**Input data:**

※ ※ ※

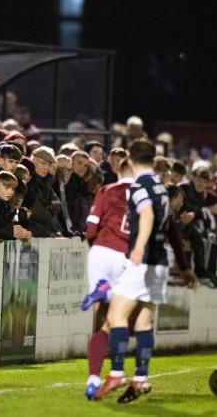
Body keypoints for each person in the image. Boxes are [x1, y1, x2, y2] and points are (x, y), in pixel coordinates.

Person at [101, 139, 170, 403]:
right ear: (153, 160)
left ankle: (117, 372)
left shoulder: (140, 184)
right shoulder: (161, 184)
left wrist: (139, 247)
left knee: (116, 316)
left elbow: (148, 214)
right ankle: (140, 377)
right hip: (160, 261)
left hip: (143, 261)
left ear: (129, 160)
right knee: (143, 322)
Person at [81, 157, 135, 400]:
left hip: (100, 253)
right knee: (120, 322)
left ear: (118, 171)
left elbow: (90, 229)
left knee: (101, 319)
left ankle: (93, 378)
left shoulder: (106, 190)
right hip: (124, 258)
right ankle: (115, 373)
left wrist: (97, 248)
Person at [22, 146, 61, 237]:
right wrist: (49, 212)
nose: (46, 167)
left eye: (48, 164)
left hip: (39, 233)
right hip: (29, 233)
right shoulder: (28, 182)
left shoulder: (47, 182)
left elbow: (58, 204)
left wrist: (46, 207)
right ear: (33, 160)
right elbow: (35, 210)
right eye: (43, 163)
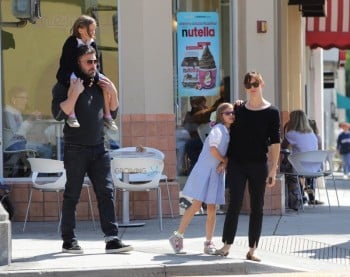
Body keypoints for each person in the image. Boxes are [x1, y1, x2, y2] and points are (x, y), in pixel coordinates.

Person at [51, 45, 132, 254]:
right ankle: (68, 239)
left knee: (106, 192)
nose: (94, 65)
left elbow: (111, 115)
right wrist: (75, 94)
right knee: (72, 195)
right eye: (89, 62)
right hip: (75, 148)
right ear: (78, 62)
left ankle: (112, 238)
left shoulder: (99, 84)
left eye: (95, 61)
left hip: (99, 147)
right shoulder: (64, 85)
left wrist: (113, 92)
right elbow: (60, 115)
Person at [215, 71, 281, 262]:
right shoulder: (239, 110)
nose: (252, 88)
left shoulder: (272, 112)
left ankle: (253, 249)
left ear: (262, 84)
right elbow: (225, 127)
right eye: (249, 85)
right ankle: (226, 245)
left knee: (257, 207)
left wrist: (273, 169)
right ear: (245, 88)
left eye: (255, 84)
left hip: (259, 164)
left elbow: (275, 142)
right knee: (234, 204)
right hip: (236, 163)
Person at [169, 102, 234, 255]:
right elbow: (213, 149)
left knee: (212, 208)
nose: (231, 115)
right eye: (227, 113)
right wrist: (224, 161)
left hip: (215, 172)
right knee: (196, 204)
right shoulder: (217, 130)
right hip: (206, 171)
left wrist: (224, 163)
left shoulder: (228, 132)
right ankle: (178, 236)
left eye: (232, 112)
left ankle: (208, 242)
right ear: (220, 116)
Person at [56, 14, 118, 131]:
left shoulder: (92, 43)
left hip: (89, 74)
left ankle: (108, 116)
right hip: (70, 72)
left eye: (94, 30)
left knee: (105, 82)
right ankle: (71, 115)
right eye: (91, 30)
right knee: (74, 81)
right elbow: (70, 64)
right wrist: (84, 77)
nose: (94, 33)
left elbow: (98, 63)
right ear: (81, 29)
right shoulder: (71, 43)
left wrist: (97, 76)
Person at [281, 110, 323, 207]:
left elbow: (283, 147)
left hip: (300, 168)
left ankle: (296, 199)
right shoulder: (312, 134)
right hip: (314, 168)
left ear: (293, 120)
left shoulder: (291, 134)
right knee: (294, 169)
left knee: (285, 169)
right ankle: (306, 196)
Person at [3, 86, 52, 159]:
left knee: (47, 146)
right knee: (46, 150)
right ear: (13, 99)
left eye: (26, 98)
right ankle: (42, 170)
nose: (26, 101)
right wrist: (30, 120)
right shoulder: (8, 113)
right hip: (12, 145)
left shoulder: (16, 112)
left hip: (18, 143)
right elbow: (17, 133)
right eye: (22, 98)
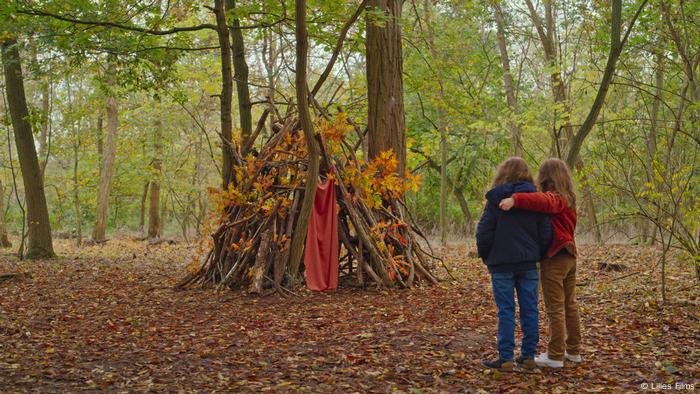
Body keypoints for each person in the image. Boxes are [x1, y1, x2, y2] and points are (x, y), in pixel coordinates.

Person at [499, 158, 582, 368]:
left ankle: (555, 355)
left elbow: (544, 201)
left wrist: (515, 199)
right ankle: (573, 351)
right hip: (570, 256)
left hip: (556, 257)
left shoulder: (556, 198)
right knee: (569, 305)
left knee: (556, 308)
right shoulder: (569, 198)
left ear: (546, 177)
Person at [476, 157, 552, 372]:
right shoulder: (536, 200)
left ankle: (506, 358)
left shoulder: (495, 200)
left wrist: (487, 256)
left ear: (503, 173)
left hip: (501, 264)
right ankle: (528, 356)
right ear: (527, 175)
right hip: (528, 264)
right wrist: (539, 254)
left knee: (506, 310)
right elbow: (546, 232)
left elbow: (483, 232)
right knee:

※ ※ ※

When you return the listing, keep each line exact and leave the pictures out.

Body keypoints for each person in the image. Boxes are [x1, y1, x2, y2] and points are (x, y), in pixel coordinates.

Person at [101, 139, 170, 403]:
right ear: (153, 160)
left ankle: (117, 372)
left shoulder: (140, 184)
right shoulder: (161, 184)
left wrist: (139, 247)
left knee: (116, 316)
left elbow: (148, 214)
right ankle: (140, 377)
right hip: (160, 261)
left hip: (143, 261)
left ear: (129, 160)
right knee: (143, 322)
Person at [81, 157, 135, 400]:
left hip: (100, 253)
right knee: (120, 322)
left ear: (118, 171)
left elbow: (90, 229)
left knee: (101, 319)
left ankle: (93, 378)
left shoulder: (106, 190)
right hip: (124, 258)
right ankle: (115, 373)
left wrist: (97, 248)
Person at [22, 146, 61, 237]:
right wrist: (49, 212)
nose: (46, 167)
left eye: (48, 164)
left hip: (39, 233)
right hip: (29, 233)
right shoulder: (28, 182)
left shoulder: (47, 182)
left elbow: (58, 204)
left wrist: (46, 207)
right ear: (33, 160)
right elbow: (35, 210)
right eye: (43, 163)
Body keypoints for each person in the image. Boxes are [x1, y1, x2, y2] and points are (x, y), in pixel coordinates.

Person at [51, 45, 132, 254]:
right ankle: (68, 239)
left knee: (106, 192)
nose: (94, 65)
left elbow: (111, 115)
right wrist: (75, 94)
right knee: (72, 195)
right eye: (89, 62)
right hip: (75, 148)
right ear: (78, 62)
left ankle: (112, 238)
left shoulder: (99, 84)
left eye: (95, 61)
left hip: (99, 147)
right shoulder: (64, 85)
left wrist: (113, 92)
right elbow: (60, 115)
Person at [215, 71, 281, 262]:
right shoulder: (239, 110)
nose: (252, 88)
left shoulder: (272, 112)
left ankle: (253, 249)
left ear: (262, 84)
right elbow: (225, 127)
right eye: (249, 85)
right ankle: (226, 245)
left knee: (257, 207)
left wrist: (273, 169)
right ear: (245, 88)
left eye: (255, 84)
left hip: (259, 164)
left elbow: (275, 142)
right knee: (234, 204)
right hip: (236, 163)
Person at [169, 102, 234, 255]:
right elbow: (213, 149)
left knee: (212, 208)
nose: (231, 115)
right eye: (227, 113)
right wrist: (224, 161)
left hip: (215, 172)
right knee: (196, 204)
right shoulder: (217, 130)
right hip: (206, 171)
left wrist: (224, 163)
left shoulder: (228, 132)
right ankle: (178, 236)
left eye: (232, 112)
left ankle: (208, 242)
right ear: (220, 116)
Person at [56, 14, 118, 131]:
left shoulder: (92, 43)
left hip: (89, 74)
left ankle: (108, 116)
right hip: (70, 72)
left eye: (94, 30)
left knee: (105, 82)
right ankle: (71, 115)
right eye: (91, 30)
right knee: (74, 81)
right elbow: (70, 64)
right wrist: (84, 77)
nose: (94, 33)
left elbow: (98, 63)
right ear: (81, 29)
right shoulder: (71, 43)
left wrist: (97, 76)
Person at [281, 110, 323, 207]:
left elbow: (283, 147)
left hip: (300, 168)
left ankle: (296, 199)
right shoulder: (312, 134)
right hip: (314, 168)
left ear: (293, 120)
left shoulder: (291, 134)
right knee: (294, 169)
left knee: (285, 169)
right ankle: (306, 196)
Person at [3, 86, 52, 159]:
left knee: (47, 146)
right knee: (46, 150)
right ear: (13, 99)
left eye: (26, 98)
right ankle: (42, 170)
nose: (26, 101)
right wrist: (30, 120)
right shoulder: (8, 113)
right hip: (12, 145)
left shoulder: (16, 112)
left hip: (18, 143)
right elbow: (17, 133)
right eye: (22, 98)
Body keypoints for each person in the image. Boxes are [x1, y1, x2, y2] and points are (x, y), in pixel coordinates.

Person at [499, 158, 582, 368]:
left ankle: (555, 355)
left elbow: (544, 201)
left wrist: (515, 199)
right ankle: (573, 351)
right hip: (570, 256)
left hip: (556, 257)
left shoulder: (556, 198)
right knee: (569, 305)
left knee: (556, 308)
right shoulder: (569, 198)
left ear: (546, 177)
Person at [476, 157, 552, 372]:
right shoulder: (536, 200)
left ankle: (506, 358)
left shoulder: (495, 200)
left wrist: (487, 256)
left ear: (503, 173)
left hip: (501, 264)
right ankle: (528, 356)
right ear: (527, 175)
right hip: (528, 264)
right wrist: (539, 254)
left knee: (506, 310)
right elbow: (546, 232)
left elbow: (483, 232)
right knee:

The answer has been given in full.